I have just become aware of some relevant prior work. Y.H. Wang’s On the number of successes in independent trials (1993) has various results about Poisson Binomial distributions. I have not read this paper yet, but it does note that “recent” study of Poisson Binomial distributions was initiated by Wassily Hoeffding in his 1956 paper On the Distribution of the Number of Successes in Independent Trials. It appears that my results here largely reproduce Hoeffding’s results.

Such a fundamental result is not new then. The question of why this is not part of the standard probability curriculum remains.

December 15, 2014 at 6:30 pm

Another paper cited by Wang, a 1965 paper by Samuels, On the number of successes in independent trials, is also relevant.

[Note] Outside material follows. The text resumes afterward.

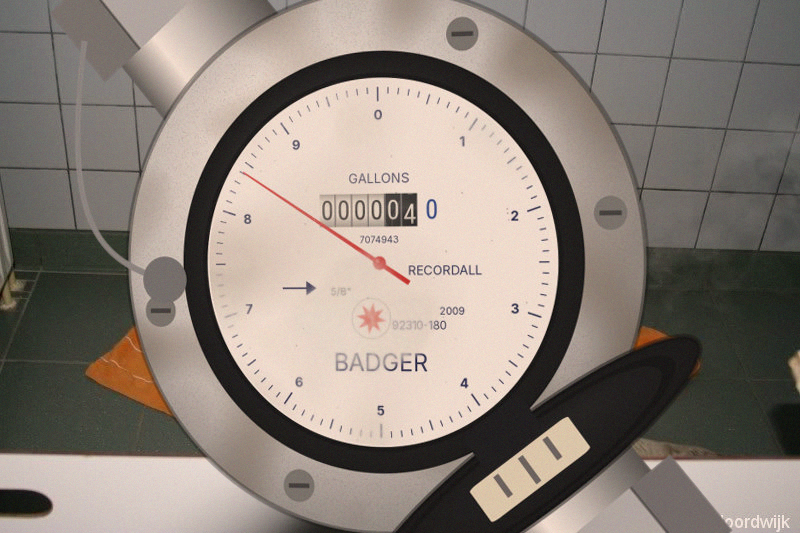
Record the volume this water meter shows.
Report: 38.4 gal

December 15, 2014 at 6:58 pm

The results in Hoeffding’s, Samuels’s and Wang’s papers not withstanding it still appears to me that there are a lot of questions about PB distributions that have not been discussed.

Most prominent I think is the question of characterizing the family of PB distributions. The family of PB distributions with the range {0, 1, …, n} covers a non-zero-measure subset of the [0, 1]^n parameter space of the general distribution over that range. How does this subset look like?